Train the classifier

In [41]:
classifier.train(
    input_fn=lambda:input_fn(train_x,train_y,CSV_COLUMN_NAMES),#wrap function in lambda so it is not a 'result'
    steps=1000)

INFO:tensorflow:Calling model_fn.
Instructions for updating:
Use tf.cast instead.
INFO:tensorflow:Done calling model_fn.
INFO:tensorflow:Create CheckpointSaverHook.
INFO:tensorflow:Graph was finalized.
INFO:tensorflow:Running local_init_op.
INFO:tensorflow:Done running local_init_op.
INFO:tensorflow:Saving checkpoints for 0 into /tmp/iris_model\model.ckpt.
INFO:tensorflow:loss = 131.83344, step = 1
INFO:tensorflow:global_step/sec: 432.572
INFO:tensorflow:loss = 37.13907, step = 101 (0.232 sec)
INFO:tensorflow:global_step/sec: 1323.46
INFO:tensorflow:loss = 27.859365, step = 201 (0.075 sec)
INFO:tensorflow:global_step/sec: 955.967
INFO:tensorflow:loss = 23.044888, step = 301 (0.107 sec)
INFO:tensorflow:global_step/sec: 954.361
INFO:tensorflow:loss = 20.058022, step = 401 (0.109 sec)
INFO:tensorflow:global_step/sec: 867.745
INFO:tensorflow:loss = 18.008251, step = 501 (0.109 sec)
INFO:tensorflow:global_step/sec: 899.654
INFO:tensorflow:loss = 16.505016, step = 601 (0.114 sec)
INFO:tensor

<tensorflow_estimator.python.estimator.canned.linear.LinearClassifier at 0x27553c421d0>

Evaluate the classifier

In [44]:
accuracy_score = classifier.evaluate(input_fn=lambda:input_fn(test_x,test_y,CSV_COLUMN_NAMES),
                                     steps=100)['accuracy']
print('Accuracy: {}'.format(accuracy_score))

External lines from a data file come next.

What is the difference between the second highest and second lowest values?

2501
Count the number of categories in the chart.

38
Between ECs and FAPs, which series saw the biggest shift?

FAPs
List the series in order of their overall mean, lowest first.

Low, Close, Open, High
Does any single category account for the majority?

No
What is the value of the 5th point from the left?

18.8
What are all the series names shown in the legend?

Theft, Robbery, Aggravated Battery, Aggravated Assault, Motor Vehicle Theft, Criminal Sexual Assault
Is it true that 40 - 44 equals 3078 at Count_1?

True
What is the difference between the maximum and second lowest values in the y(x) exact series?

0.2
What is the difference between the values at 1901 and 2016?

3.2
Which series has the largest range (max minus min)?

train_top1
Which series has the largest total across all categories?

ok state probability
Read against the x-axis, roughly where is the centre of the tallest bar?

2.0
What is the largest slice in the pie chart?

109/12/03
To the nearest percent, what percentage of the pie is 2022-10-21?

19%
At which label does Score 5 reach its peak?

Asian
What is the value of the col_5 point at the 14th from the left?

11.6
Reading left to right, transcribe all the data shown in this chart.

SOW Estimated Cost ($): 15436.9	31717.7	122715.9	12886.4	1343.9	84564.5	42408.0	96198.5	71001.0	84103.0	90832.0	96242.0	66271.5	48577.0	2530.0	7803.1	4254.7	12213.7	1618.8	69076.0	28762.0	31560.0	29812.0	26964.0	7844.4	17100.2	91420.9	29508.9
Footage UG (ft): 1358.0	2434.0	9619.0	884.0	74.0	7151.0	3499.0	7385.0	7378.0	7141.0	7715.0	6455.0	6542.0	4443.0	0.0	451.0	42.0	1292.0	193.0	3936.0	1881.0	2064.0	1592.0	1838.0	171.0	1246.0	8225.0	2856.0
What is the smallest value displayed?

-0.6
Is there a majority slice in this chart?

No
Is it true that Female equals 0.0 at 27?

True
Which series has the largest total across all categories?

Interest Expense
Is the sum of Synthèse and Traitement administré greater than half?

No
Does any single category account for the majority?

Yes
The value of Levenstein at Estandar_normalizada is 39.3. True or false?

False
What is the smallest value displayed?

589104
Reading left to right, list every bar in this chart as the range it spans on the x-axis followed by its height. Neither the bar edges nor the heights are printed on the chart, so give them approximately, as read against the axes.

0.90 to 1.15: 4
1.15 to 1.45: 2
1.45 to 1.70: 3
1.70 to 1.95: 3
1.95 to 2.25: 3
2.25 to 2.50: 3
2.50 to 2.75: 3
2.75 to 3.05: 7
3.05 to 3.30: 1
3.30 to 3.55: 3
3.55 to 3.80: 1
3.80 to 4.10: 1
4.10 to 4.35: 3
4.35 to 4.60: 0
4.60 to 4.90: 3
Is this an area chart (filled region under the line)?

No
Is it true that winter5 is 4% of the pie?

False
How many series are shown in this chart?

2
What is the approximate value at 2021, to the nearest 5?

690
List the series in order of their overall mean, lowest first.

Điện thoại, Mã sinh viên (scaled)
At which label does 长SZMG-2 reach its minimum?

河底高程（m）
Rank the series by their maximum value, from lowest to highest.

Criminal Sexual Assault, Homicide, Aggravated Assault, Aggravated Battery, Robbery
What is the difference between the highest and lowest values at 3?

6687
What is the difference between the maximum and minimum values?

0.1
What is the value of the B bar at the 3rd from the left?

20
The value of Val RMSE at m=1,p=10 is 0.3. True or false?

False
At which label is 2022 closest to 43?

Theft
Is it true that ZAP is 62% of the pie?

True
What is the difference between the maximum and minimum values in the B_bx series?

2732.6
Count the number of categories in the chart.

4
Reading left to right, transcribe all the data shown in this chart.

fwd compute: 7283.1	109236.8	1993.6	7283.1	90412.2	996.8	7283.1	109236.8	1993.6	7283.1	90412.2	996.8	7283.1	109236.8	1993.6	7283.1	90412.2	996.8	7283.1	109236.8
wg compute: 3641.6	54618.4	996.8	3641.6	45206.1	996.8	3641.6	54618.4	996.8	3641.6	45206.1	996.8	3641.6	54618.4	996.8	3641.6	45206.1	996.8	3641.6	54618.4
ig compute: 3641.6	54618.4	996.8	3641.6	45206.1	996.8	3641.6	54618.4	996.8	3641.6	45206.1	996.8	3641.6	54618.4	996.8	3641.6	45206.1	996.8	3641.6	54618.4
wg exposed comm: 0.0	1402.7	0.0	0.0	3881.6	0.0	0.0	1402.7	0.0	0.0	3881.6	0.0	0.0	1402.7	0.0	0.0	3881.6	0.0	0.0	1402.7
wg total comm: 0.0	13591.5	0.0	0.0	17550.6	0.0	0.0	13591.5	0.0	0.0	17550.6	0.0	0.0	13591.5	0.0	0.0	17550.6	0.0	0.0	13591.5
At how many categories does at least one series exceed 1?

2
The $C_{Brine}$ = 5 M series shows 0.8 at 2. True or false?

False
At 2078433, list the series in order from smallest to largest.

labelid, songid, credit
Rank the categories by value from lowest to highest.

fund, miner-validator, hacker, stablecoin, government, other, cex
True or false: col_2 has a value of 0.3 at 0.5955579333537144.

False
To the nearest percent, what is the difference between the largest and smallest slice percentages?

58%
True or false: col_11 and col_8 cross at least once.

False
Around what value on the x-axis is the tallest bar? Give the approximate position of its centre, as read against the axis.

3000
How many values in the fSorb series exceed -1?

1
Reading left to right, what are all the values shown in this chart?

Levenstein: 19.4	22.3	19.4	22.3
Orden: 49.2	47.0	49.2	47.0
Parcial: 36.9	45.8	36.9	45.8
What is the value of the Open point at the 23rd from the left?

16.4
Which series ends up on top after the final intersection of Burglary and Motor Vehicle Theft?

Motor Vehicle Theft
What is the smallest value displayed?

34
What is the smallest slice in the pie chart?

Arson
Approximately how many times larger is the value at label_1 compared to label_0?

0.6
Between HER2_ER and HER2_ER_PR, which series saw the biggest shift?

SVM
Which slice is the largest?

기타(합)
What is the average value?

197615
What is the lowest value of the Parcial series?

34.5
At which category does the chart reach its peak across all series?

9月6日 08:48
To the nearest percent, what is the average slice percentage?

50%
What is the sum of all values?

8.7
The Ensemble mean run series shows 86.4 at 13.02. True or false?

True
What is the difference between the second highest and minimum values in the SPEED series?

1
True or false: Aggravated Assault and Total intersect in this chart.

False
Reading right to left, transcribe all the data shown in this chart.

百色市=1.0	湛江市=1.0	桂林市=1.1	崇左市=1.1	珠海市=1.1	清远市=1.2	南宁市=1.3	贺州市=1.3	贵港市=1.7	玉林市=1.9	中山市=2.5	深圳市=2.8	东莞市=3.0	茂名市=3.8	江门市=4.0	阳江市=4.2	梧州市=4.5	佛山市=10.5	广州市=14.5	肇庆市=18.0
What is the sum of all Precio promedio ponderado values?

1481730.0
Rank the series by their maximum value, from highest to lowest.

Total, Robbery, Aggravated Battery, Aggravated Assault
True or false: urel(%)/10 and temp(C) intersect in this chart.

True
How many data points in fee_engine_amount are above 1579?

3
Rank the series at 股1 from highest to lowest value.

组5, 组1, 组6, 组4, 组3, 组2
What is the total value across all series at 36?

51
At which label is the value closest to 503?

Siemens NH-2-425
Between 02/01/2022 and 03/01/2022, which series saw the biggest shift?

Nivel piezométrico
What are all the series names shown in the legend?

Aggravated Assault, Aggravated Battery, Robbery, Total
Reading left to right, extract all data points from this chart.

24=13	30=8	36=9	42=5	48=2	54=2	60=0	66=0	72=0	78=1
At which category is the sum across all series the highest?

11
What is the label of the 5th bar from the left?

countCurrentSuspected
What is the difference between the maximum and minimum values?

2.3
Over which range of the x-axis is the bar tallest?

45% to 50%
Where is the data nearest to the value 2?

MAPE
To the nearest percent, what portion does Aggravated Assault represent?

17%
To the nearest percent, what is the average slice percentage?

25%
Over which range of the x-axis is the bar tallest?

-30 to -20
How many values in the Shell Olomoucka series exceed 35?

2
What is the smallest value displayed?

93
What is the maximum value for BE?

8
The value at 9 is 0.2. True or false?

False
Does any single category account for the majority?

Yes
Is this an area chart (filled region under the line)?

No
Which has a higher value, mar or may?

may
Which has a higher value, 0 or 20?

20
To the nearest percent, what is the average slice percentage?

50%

INFO:tensorflow:Calling model_fn.
INFO:tensorflow:Done calling model_fn.
INFO:tensorflow:Starting evaluation at 2019-04-14T21:05:26Z
INFO:tensorflow:Graph was finalized.
INFO:tensorflow:Restoring parameters from /tmp/iris_model\model.ckpt-1000
INFO:tensorflow:Running local_init_op.
INFO:tensorflow:Done running local_init_op.
INFO:tensorflow:Evaluation [10/100]
INFO:tensorflow:Evaluation [20/100]
INFO:tensorflow:Evaluation [30/100]
INFO:tensorflow:Evaluation [40/100]
INFO:tensorflow:Evaluation [50/100]
INFO:tensorflow:Evaluation [60/100]
INFO:tensorflow:Evaluation [70/100]
INFO:tensorflow:Evaluation [80/100]
INFO:tensorflow:Evaluation [90/100]
INFO:tensorflow:Evaluation [100/100]
INFO:tensorflow:Finished evaluation at 2019-04-14-21:05:27
INFO:tensorflow:Saving dict for global step 1000: accuracy = 0.96666664, average_loss = 0.12096447, global_step = 1000, loss = 3.628934
INFO:tensorflow:Saving 'checkpoint_path' summary for global step 1000: /tmp/iris_model\model.ckpt-1000
Accuracy: 0.96

**96.6%** - Not bad. Not bad at all.